APUNTE.COM.DO.- Guyana recibió a seis migrantes deportados por Estados Unidos como parte de un acuerdo temporal con la administración de Donald Trump para aceptar expulsados de terceros países. La confirmación la dio el secretario de Relaciones Exteriores de Guyana, Robert Persaud, quien señaló que el entendimiento se alcanzó tras varios meses de conversaciones con funcionarios estadounidenses.
El convenio tendrá una duración de un año y no contempla el asentamiento definitivo de las personas trasladadas. El gobierno del presidente Irfaan Ali presentó el programa como parte de su política de cooperación internacional y de su compromiso con los derechos humanos.
En esa línea, aclaró que aceptará solo un número limitado de migrantes y que todos deberán haber dado su consentimiento para ser enviados a territorio guyanés. Además, la administración estableció que el esquema se aplicará únicamente a personas que no registren antecedentes penales, como parte de los criterios fijados por Georgetown para recibir a deportados que no son ciudadanos guyaneses.
Las personas trasladadas bajo este mecanismo permanecerán en Guyana mientras se define su situación migratoria. Una vez resuelto cada expediente, podrán regresar a sus países de origen o ser reubicadas en un tercer destino elegido por ellas.
El programa, denominado Retorno Voluntario Asistido, tendrá carácter transitorio, según las autoridades, que remarcaron que el acuerdo no constituye una vía de reasentamiento permanente.
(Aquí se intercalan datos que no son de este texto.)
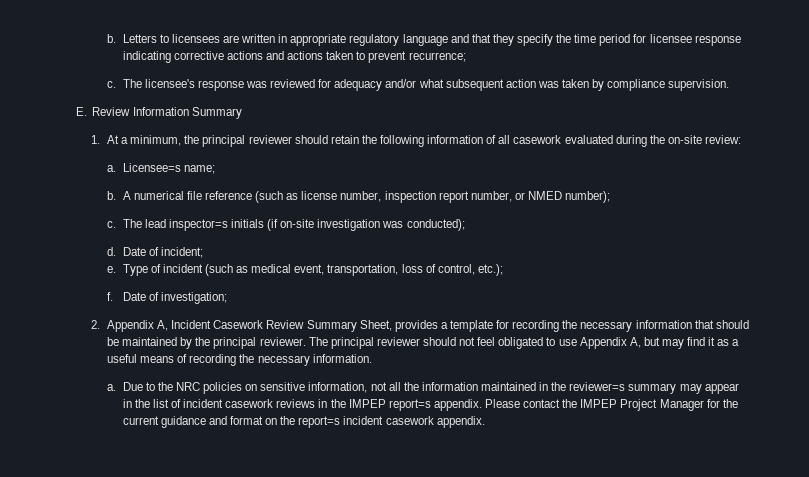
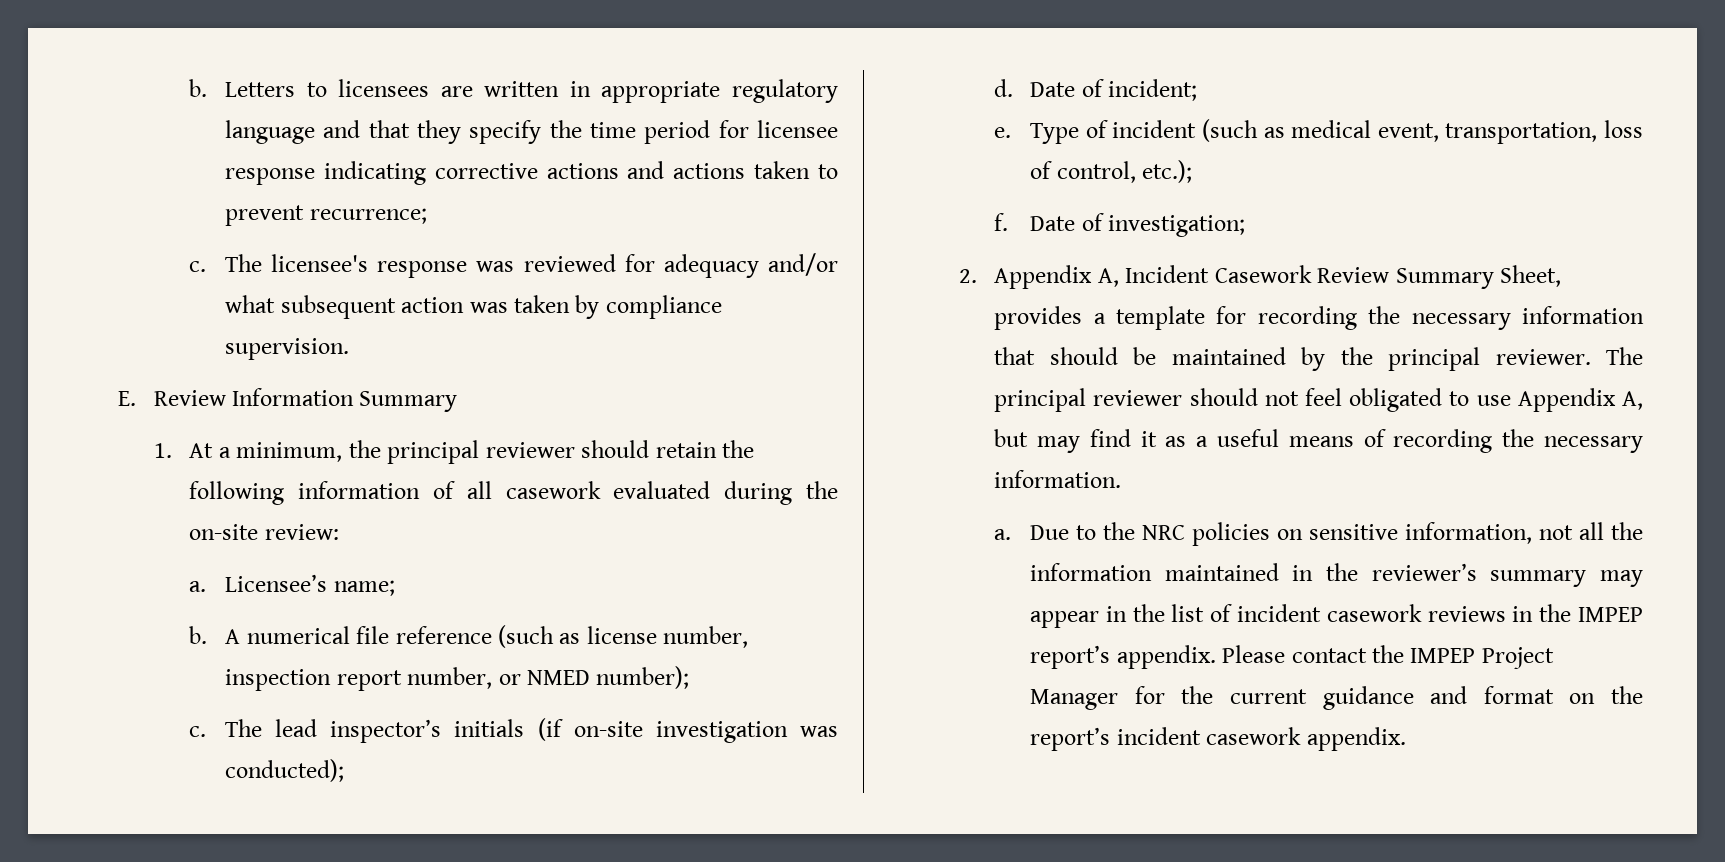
[122,163,181,172] Licensee=s -> [225,574,328,592] Licensee’s
[168,219,228,231] inspector=s -> [330,719,442,743] inspector’s
[569,382,626,391] reviewer=s -> [1371,563,1477,581] reviewer’s
[388,399,431,411] report=s -> [1030,645,1111,669] report’s
[298,416,341,428] report=s -> [1030,727,1111,751] report’s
La ejecución del dispositivo quedará en manos de la Organización Internacional para las Migraciones (OIM), y el Estado guyanés no asumirá gastos de alojamiento ni de asistencia para las personas recibidas.
Con este paso, Guyana se incorporó a la lista de más de 30 países que firmaron acuerdos con la administración Trump para aceptar deportados desde Estados Unidos pese a no ser nacionales propios.
Dentro de la región, otros miembros de la Comunidad del Caribe (Caricom) también aceptaron grupos reducidos de expulsados, entre ellos San Cristóbal y Nieves, Belice y Santa Lucía, que esperaba recibir su primer contingente esta semana.
En la misma línea, Suazilandia, un país del sur de África, informó a fines de agosto que recibió a otros dos deportados enviados por Estados Unidos en virtud de un acuerdo bilateral. Las autoridades no precisaron sus nacionalidades, aunque señalaron que eran latinoamericanos. El acuerdo por 5,1 millones de dólares entre Washington y Suazilandia recibió cuestionamientos de abogados y organizaciones de derechos humanos, que denunciaron que algunos deportados quedaron detenidos en ese país pese a haber cumplido sus condenas en Estados Unidos.
La decisión coloca a Guyana dentro de una estructura regional más amplia de cooperación migratoria con Washington, en momentos en que la Casa Blanca intensificó las expulsiones hacia terceros países.